The leaflets, which carry messages critical of the North Korean leadership, are thought to have been a factor in the North's announcement last week that it would shut the border dividing the two countries from December 1.

The leaflet drops are organised by South Korean political groups and North Korean activists who have escaped to the South.

The South Korean government says it has asked the groups to stop the airdrops, but says that so far it has been unable to find any legal reason to ban them.

But with North-South relations plunging to new lows, officials appear to be stepping up efforts to persuade the groups to rein-in their activities.
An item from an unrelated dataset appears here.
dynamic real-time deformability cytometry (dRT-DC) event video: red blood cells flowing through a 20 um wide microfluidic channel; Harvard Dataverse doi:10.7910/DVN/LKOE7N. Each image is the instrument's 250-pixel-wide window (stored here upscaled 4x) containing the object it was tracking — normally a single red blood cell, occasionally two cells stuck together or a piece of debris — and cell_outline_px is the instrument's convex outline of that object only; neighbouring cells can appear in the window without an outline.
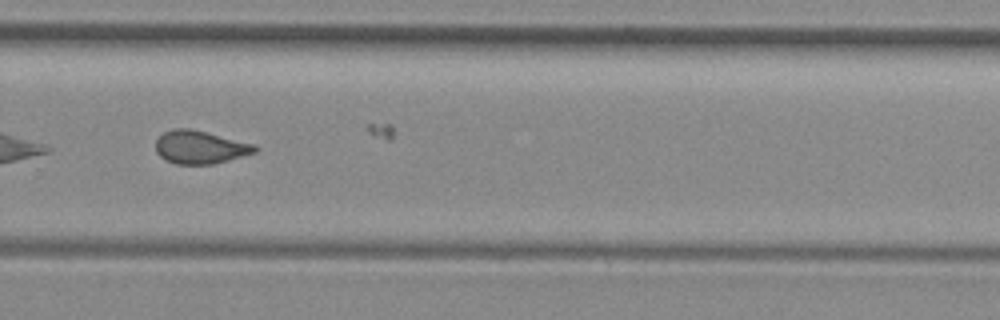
{"species": "common noctule bat (a hibernating species)", "species_latin": "Nyctalus noctula", "temperature_condition": "room temperature", "stored_images_in_passage": 37, "camera_frame_rate_fps": 3000, "um_per_image_px": 0.085, "animal": {"sex": "female", "body_mass_g": 29.2, "forearm_length_mm": 56.3}, "frame": {"image": 1, "passage_image": 32, "time_ms": 10.333, "image_size_px": [1000, 320], "cell_outline_px": [[260, 148], [256, 152], [228, 160], [212, 164], [176, 164], [160, 156], [156, 152], [156, 140], [164, 132], [172, 128], [192, 128], [256, 144]], "centroid_in_image_um": [17.04, 12.49], "position_along_channel_um": 312.8, "area_um2": 19.25}, "authors_computed_cell_mechanics": {"area_um2": 19.2474, "velocity_mm_per_s": 4.1286, "shape_relaxation_time_tau1_ms": null, "shape_relaxation_time_tau2_ms": 2.0388, "deformation_change_tau1": null, "deformation_change_tau2": 0.0603}}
Last month a rare meeting of military commanders from North and South Korea saw the North issue a strongly-worded complaint about the leaflet drops, followed up by threats to turn the south to "debris".

No objections

Kim's health has been a source of international speculation for months [EPA]
News that the government was looking at steps to ban to the leaflet drops came as South Korea's president said he would have no objections to a direct meeting between Barack Obama, the US president-elect, and Kim Jong-il, the North Korean leader.

Lee Myung-bak was quoted by South Korea's Yonhap news agency as telling reporters after the G20 summit in Washington that he would support a meeting if it meant an easing of tensions on the peninsula over North Korea's nuclear programme.

The US is South Korea's most important ally and has based more than 30,000 troops along the heavily-fortified border dividing the Korean peninsula to guarantee South Korea's security.

If the North goes ahead with its threat to close the border, it could effectively shut down a jointly operated industrial park on the northern side of the border.

The park, near the city of Kaesong, is one of the few joint North-South ventures in operation and its closure would further undermine efforts to build bridges between the two rivals.

More than 32,000 North Koreans work some 80 South Korean-owned factories at the Kaesong park, contributing tens of millions of dollars a year to the impoverished North Korean economy.